Calculates what consumption, market resources, and the marginal propensity to consume must have been in the previous period given model parameters and values of market resources, consumption, and MPC today.

Parameters:
  • DiscFac (float) – Intertemporal discount factor on future utility.
  • Rfree (float) – Risk free interest factor on end-of-period assets.
  • PermGroFacCmp (float) – Permanent income growth factor, compensated for the possibility of permanent unemployment.
  • UnempPrb (float) – Probability of becoming permanently unemployed.
  • Rnrm (float) – Interest factor normalized by compensated permanent income growth factor.
  • Beth (float) – Composite effective discount factor for reverse shooting solution; defined in appendix “Numerical Solution/The Consumption Function” in TBS lecture notes
  • cNext (float) – Normalized consumption in the succeeding period.

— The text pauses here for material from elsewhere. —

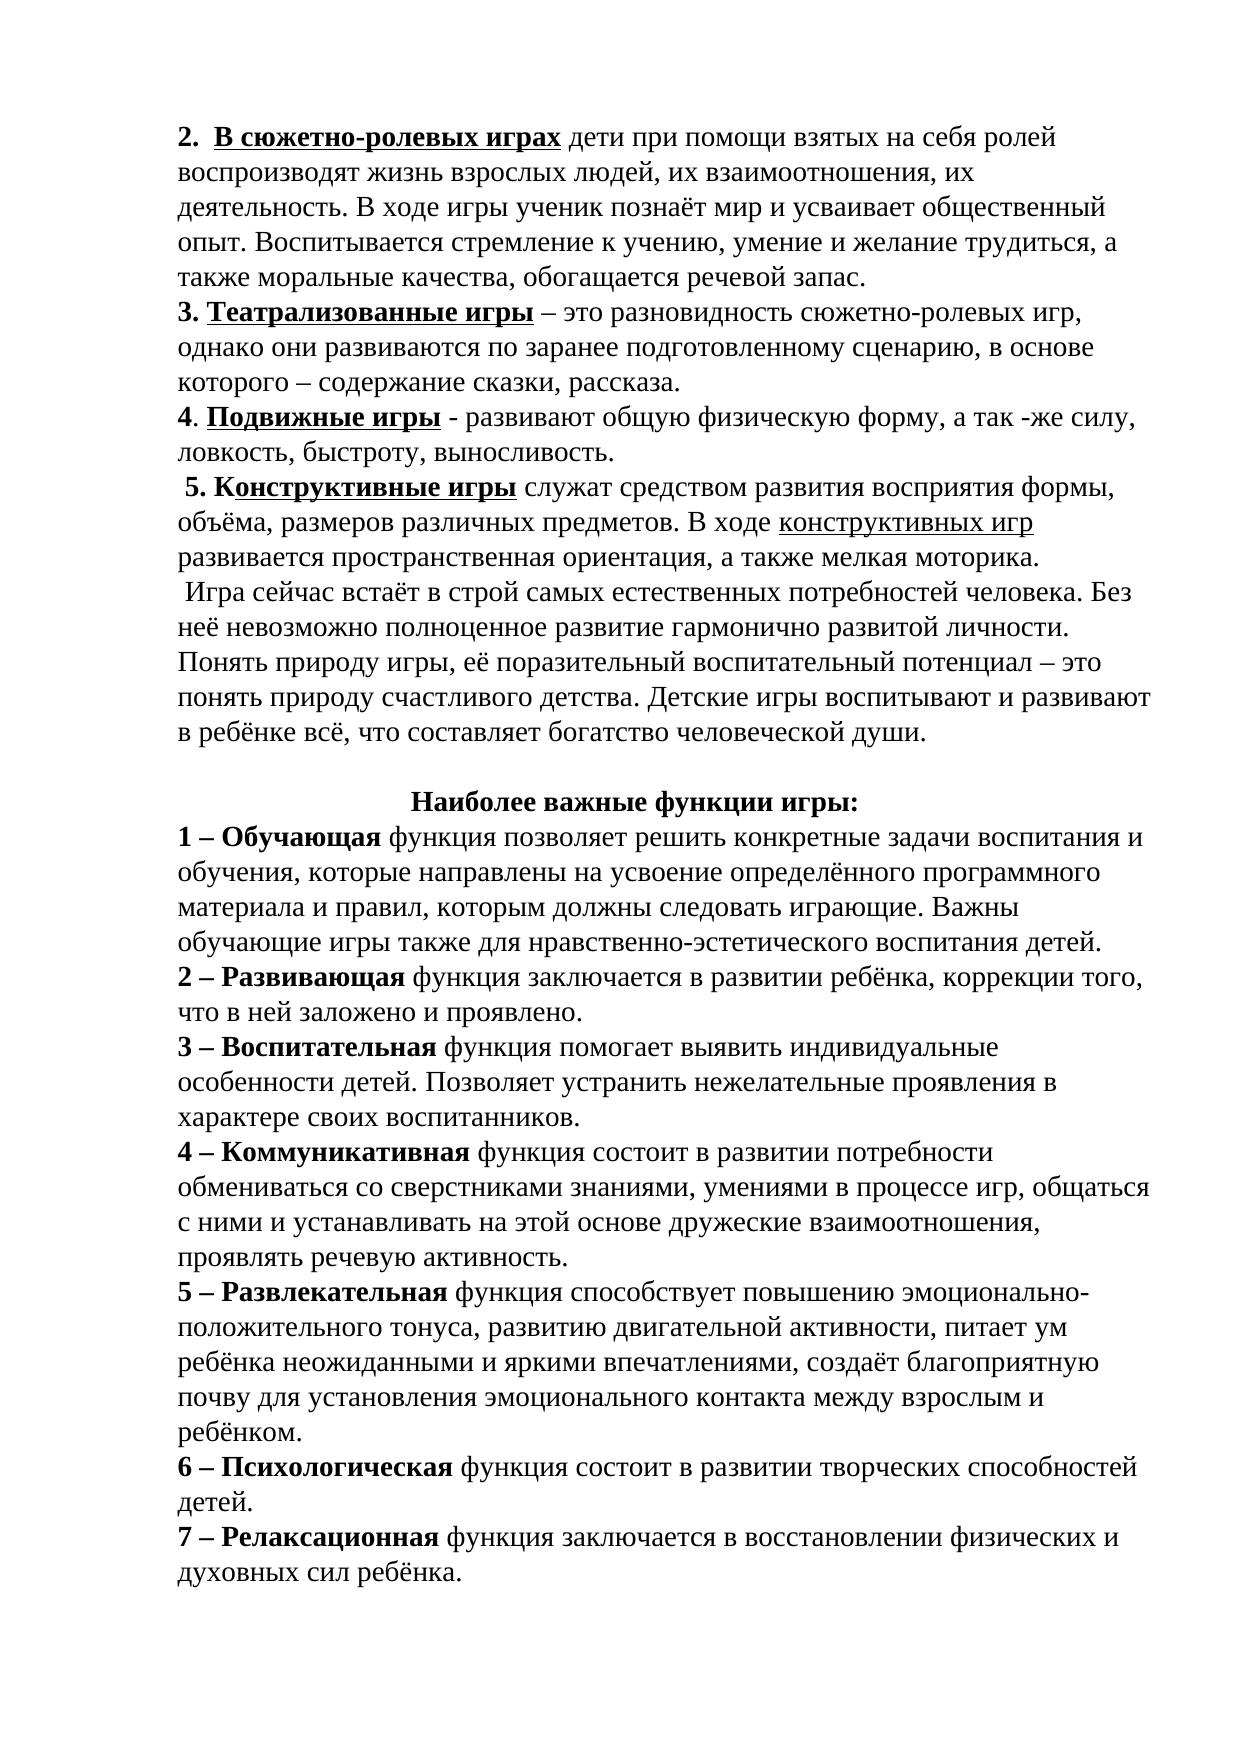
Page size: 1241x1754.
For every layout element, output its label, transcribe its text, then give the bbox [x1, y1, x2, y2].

  • mNext (float) – Normalized market resources in the succeeding period.
  • MPCnext (float) – The marginal propensity to consume in the succeeding period.
  • PFMPC (float) – The perfect foresight MPC; also the MPC when permanently unemployed.
Returns:

  • mNow (float) – Normalized market resources this period.
  • cNow (float) – Normalized consumption this period.
  • MPCnow (float) – Marginal propensity to consume this period.